**What you should do:**
Provide again, from the entries below, every line from the one containing "- **Flexible Layouts**: Components" through the one containing "4. **Testing**: Add", exactly as written, and no other line.
══ Working data ══
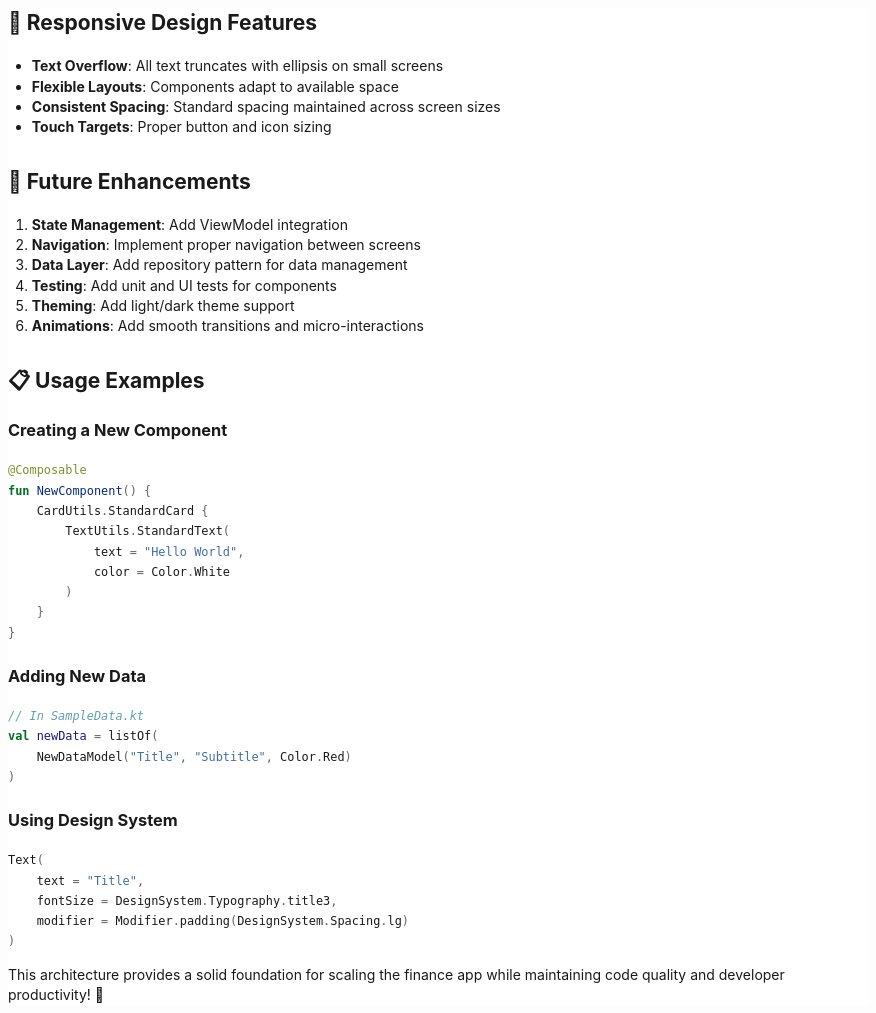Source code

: ## 📱 Responsive Design Features

- **Text Overflow**: All text truncates with ellipsis on small screens
- **Flexible Layouts**: Components adapt to available space
- **Consistent Spacing**: Standard spacing maintained across screen sizes
- **Touch Targets**: Proper button and icon sizing

## 🔄 Future Enhancements

1. **State Management**: Add ViewModel integration
2. **Navigation**: Implement proper navigation between screens
3. **Data Layer**: Add repository pattern for data management
4. **Testing**: Add unit and UI tests for components
5. **Theming**: Add light/dark theme support
6. **Animations**: Add smooth transitions and micro-interactions

## 📋 Usage Examples

### **Creating a New Component**
```kotlin
@Composable
fun NewComponent() {
    CardUtils.StandardCard {
        TextUtils.StandardText(
            text = "Hello World",
            color = Color.White
        )
    }
}
```

### **Adding New Data**
```kotlin
// In SampleData.kt
val newData = listOf(
    NewDataModel("Title", "Subtitle", Color.Red)
)
```

### **Using Design System**
```kotlin
Text(
    text = "Title",
    fontSize = DesignSystem.Typography.title3,
    modifier = Modifier.padding(DesignSystem.Spacing.lg)
)
```

This architecture provides a solid foundation for scaling the finance app while maintaining code quality and developer productivity! 🎉
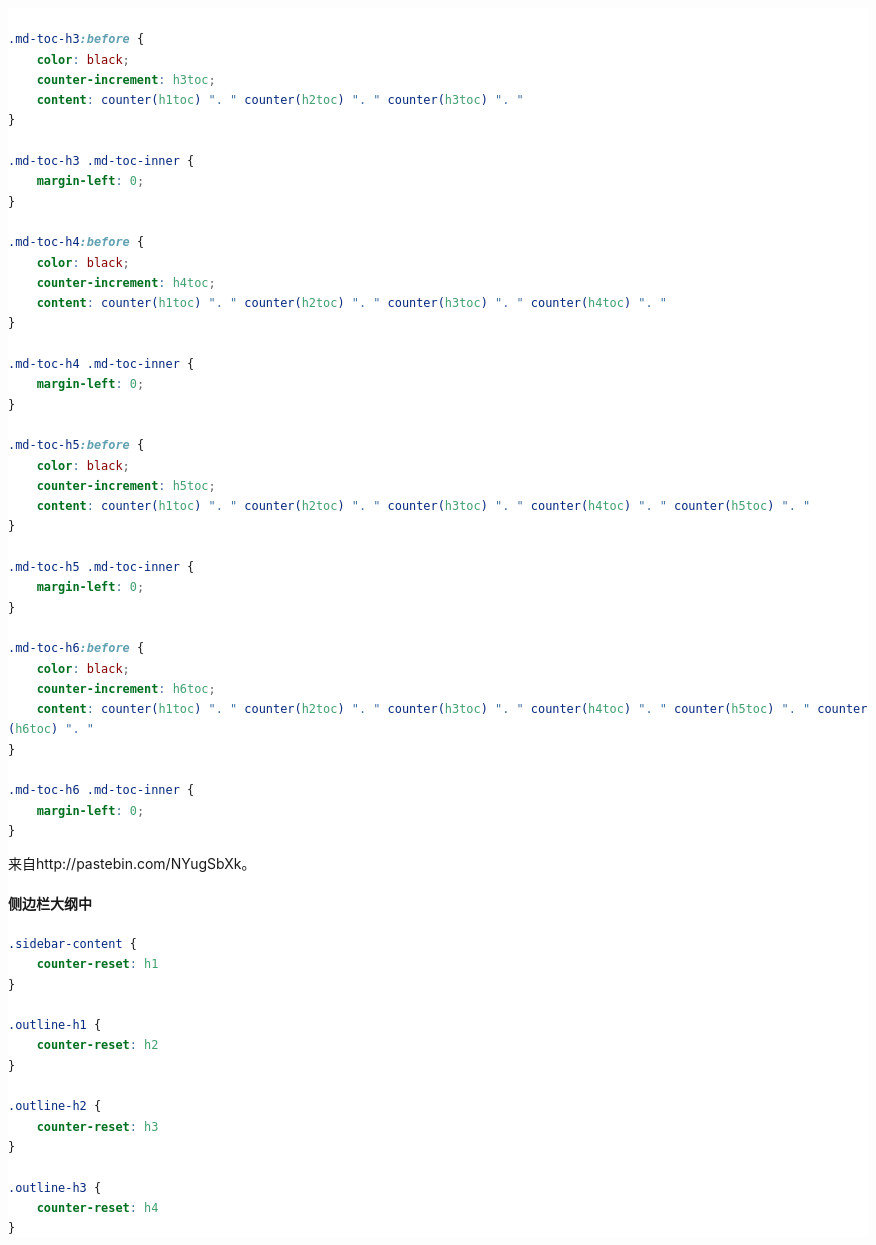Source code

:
 ```css
 
.md-toc-h3:before {
    color: black;
    counter-increment: h3toc;
    content: counter(h1toc) ". " counter(h2toc) ". " counter(h3toc) ". "
}
 
.md-toc-h3 .md-toc-inner {
    margin-left: 0;
}
 
.md-toc-h4:before {
    color: black;
    counter-increment: h4toc;
    content: counter(h1toc) ". " counter(h2toc) ". " counter(h3toc) ". " counter(h4toc) ". "
}
 
.md-toc-h4 .md-toc-inner {
    margin-left: 0;
}
 
.md-toc-h5:before {
    color: black;
    counter-increment: h5toc;
    content: counter(h1toc) ". " counter(h2toc) ". " counter(h3toc) ". " counter(h4toc) ". " counter(h5toc) ". "
}
 
.md-toc-h5 .md-toc-inner {
    margin-left: 0;
}
 
.md-toc-h6:before {
    color: black;
    counter-increment: h6toc;
    content: counter(h1toc) ". " counter(h2toc) ". " counter(h3toc) ". " counter(h4toc) ". " counter(h5toc) ". " counter(h6toc) ". "
}
 
.md-toc-h6 .md-toc-inner {
    margin-left: 0;
}
```

来自http://pastebin.com/NYugSbXk。

#### 侧边栏大纲中

```css
.sidebar-content {
    counter-reset: h1
}
 
.outline-h1 {
    counter-reset: h2
}
 
.outline-h2 {
    counter-reset: h3
}
 
.outline-h3 {
    counter-reset: h4
}
```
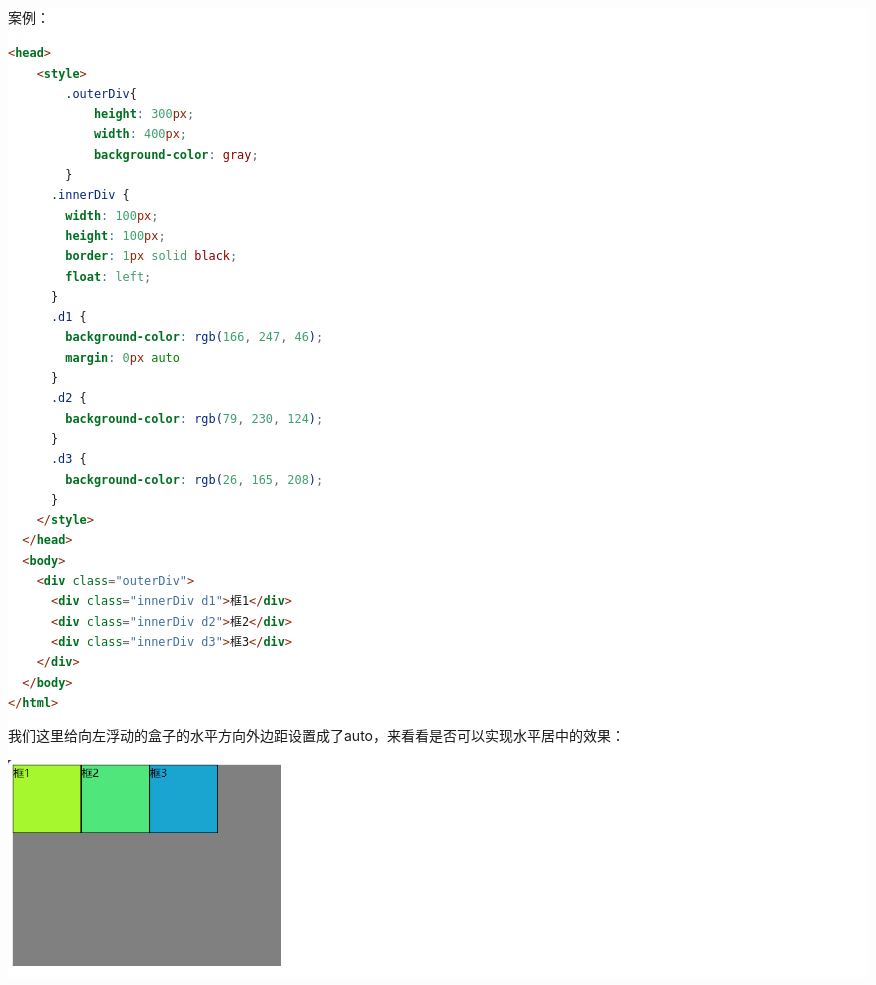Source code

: 案例：

```html
<head>
    <style>
        .outerDiv{
            height: 300px;
            width: 400px;
            background-color: gray;
        }
      .innerDiv {
        width: 100px;
        height: 100px;
        border: 1px solid black;
        float: left;
      }
      .d1 {
        background-color: rgb(166, 247, 46);
        margin: 0px auto
      }
      .d2 {
        background-color: rgb(79, 230, 124);
      }
      .d3 {
        background-color: rgb(26, 165, 208);
      }
    </style>
  </head>
  <body>
    <div class="outerDiv">
      <div class="innerDiv d1">框1</div>
      <div class="innerDiv d2">框2</div>
      <div class="innerDiv d3">框3</div>
    </div>
  </body>
</html>
```

我们这里给向左浮动的盒子的水平方向外边距设置成了auto，来看看是否可以实现水平居中的效果：

<img src=".\images\image-20240527132752155.png" alt="image-20240527132752155" style="zoom:67%;" />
═══
**Answer:**
- **Flexible Layouts**: Components adapt to available space
- **Consistent Spacing**: Standard spacing maintained across screen sizes
- **Touch Targets**: Proper button and icon sizing

## 🔄 Future Enhancements

1. **State Management**: Add ViewModel integration
2. **Navigation**: Implement proper navigation between screens
3. **Data Layer**: Add repository pattern for data management
4. **Testing**: Add unit and UI tests for components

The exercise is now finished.